We found that Wnt signaling was affected upon the loss of Mtf2. This is consistent with recent evidence that Mtf2 null mice demonstrated impairment in definitive erythroid development, and that Wnt was regulated by MTF2 during erythropoiesis29. We also found other signaling pathways (e.g., FGF, BMP, and TGFβ) to be deregulated when Mtf2 is mutated. These pathways were not deregulated in the Jarid2 null cells, which may potentially explain the delayed and biased EB differentiation we saw in Jarid2 null cells, whereas it would still allow directed differentiation to proceed when exogenous signaling molecules are supplied.

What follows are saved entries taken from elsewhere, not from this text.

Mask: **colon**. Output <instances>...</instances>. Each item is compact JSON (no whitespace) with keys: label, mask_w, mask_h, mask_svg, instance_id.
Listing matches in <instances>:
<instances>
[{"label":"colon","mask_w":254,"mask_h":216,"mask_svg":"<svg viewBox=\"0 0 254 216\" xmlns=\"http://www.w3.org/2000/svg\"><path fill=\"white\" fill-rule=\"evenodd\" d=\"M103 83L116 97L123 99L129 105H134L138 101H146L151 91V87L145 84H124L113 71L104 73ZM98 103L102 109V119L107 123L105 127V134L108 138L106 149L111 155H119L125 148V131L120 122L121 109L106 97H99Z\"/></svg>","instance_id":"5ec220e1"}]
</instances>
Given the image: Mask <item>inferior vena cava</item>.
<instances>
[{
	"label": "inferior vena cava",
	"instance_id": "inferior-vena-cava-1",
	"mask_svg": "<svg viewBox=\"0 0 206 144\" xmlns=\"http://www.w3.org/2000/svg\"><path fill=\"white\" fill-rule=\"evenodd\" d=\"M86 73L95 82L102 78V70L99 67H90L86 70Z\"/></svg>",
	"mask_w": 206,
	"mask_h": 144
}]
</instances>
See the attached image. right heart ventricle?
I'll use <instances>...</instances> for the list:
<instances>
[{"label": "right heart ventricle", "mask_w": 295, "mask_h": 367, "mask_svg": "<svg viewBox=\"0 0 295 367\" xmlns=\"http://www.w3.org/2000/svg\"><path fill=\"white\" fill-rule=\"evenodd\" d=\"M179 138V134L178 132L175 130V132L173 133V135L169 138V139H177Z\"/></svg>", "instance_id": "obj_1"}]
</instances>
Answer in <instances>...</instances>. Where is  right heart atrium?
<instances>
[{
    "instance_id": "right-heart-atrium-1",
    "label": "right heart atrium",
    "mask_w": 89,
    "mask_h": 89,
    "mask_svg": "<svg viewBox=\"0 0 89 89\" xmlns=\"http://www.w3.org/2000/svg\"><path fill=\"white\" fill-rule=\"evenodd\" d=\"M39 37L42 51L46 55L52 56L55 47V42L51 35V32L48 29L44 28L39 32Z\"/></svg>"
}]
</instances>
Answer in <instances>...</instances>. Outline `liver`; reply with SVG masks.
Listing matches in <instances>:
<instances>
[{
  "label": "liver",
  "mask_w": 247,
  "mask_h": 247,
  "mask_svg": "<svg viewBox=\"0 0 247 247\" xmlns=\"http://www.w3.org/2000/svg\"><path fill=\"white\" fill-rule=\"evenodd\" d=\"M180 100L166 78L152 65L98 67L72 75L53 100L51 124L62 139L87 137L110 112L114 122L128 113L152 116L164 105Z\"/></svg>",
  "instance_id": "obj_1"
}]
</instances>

The PRC2.1 and PRC2.2 complexes functionally interact with each other, as they both depend on positive feedback by binding of core subunit EED to H3K27me3. In the presence of EED inhibitors, PRC2 recruitment becomes much more dependent on JARID236. The JARID2 stoichiometry increases relative to the PRC2 core between pluripotency and differentiated states57,58. Conceivably, JARID2 may play a more important role at later stages compared to undifferentiated ES cells.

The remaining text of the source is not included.